「岸田内閣はどうして「ガッカリ」の大量生産を続けるのか?」
(前略)
マーケティングの理論の中に、「消費者の信頼を得るには何年もかかるが、失うのは一瞬」という言葉があります。また「消費者は爬虫類、瞬時の判断で食いつくし、駄目となったら見向きもしない」ということを言っていた専門家もありました。これは少々消費者をバカにした態度とも思えますが、いずれにしてもマーケティングとは心理戦だというのは否定できない事実です。
岸田政権がダメダメなのは、このことを全く理解していないからです。
例えば、給付すると言い、その後でその財源がないので増税すると言い、そこで差し引き全く恩恵がないと批判されると、では減税するという、一連の流れがいい例です。つまり納税者の心理を先取りすることができず、「かえって逆なでする」ようなことばかりをしているわけです。
岸田氏には「増税メガネ」というニックネームがつきました。それは「国民の嫌がる増税をやり、将来のために財政規律を確保する、冷酷な為政者」という意味ではありません。納税者の心理が分からずに迷走する、その無能ぶりに国民が信頼できないという厳しい「ノー」であるわけです。そして、悲しいことに、岸田氏はその「ノー」というメッセージの厳しさも理解できないし、感じられないようです。
その証拠に、その後も似たような「納税者の怒りに油を注ぐ」ことばかりをやっています。具体的には、給付すると言っておいて、その給付先に増税するとか、制限をつけるという方法です。
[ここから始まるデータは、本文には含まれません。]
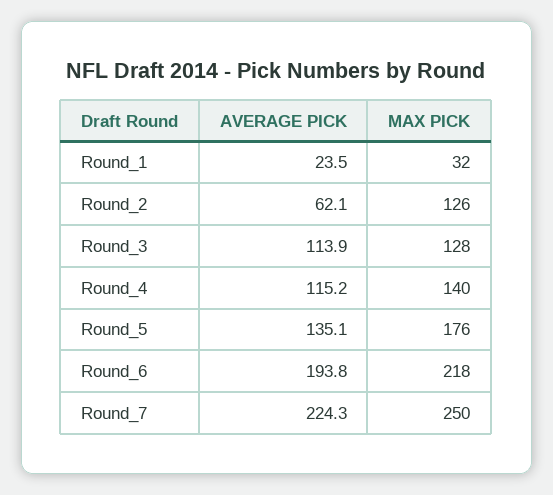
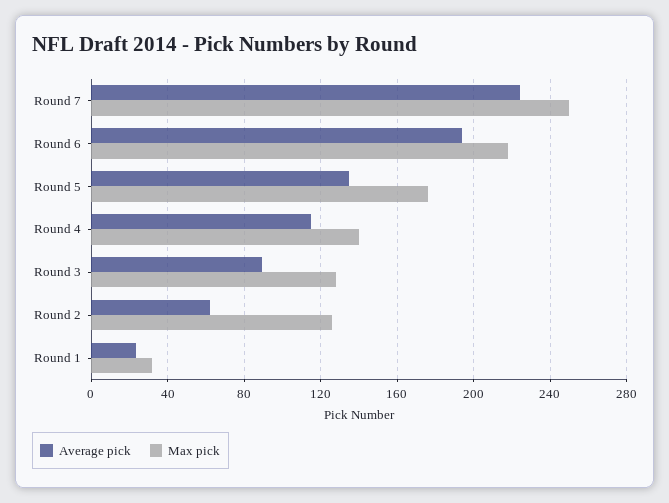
AVERAGE PICK, Round_3: 113.9 -> 90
まず、児童手当を「高校生まで支給延長、所得制限撤廃」という政策を発表しました。それも「こども未来戦略方針」などという格好のいいネーミングをつけた上での発表です。このニュースを聞くと、もうすぐ子どもが高校生になる家庭は喜んだわけです。
ところが、これに対しては与党の税調が「高校生の扶養控除額を削減する」と言い出しています。つまり、高校生のいる家庭に対しては増税するというのです。何か給付をするのには財源が必要です。ですが、給付の対象そのものに対して、増税をして財源にしたのでは、何のための給付か分からなくなってしまいます。少なくとも、世論に歓迎されるように実施たはずの政策が大きくイメージダウンします。
勿論、高額所得の家庭のことを考えて、全体的な公平性を確保したいという理屈があるのは分かります。ですが、とにかく発表の方法が稚拙です。良いことがあると宣伝しておいて、その全く同じ対象者グループに実は「悪いこと」もあるといって「良いこと」からマイナスするというのは、マーケティングではタブーです。心理的に悪印象になるからです。
岸田政権のやっているのは、そんなことばかりです。例えば、第3子への児童手当は増額して「高校を卒業するまで3万円」などというのも裏がありました。そう言っておきながら、第1子が18歳になると、子どもでなく成人になるから、その場合は第3子は第2子になるので3万円はストップというのです。
3人子供のいる家庭は大学まで無償化するというのも同じです。第1子が大学を卒業して就職して扶養家族から外れると、その家庭は「3人子どもがいなくなる」ので、無償化はストップする、つまり2人分が一気に有償になるというのです。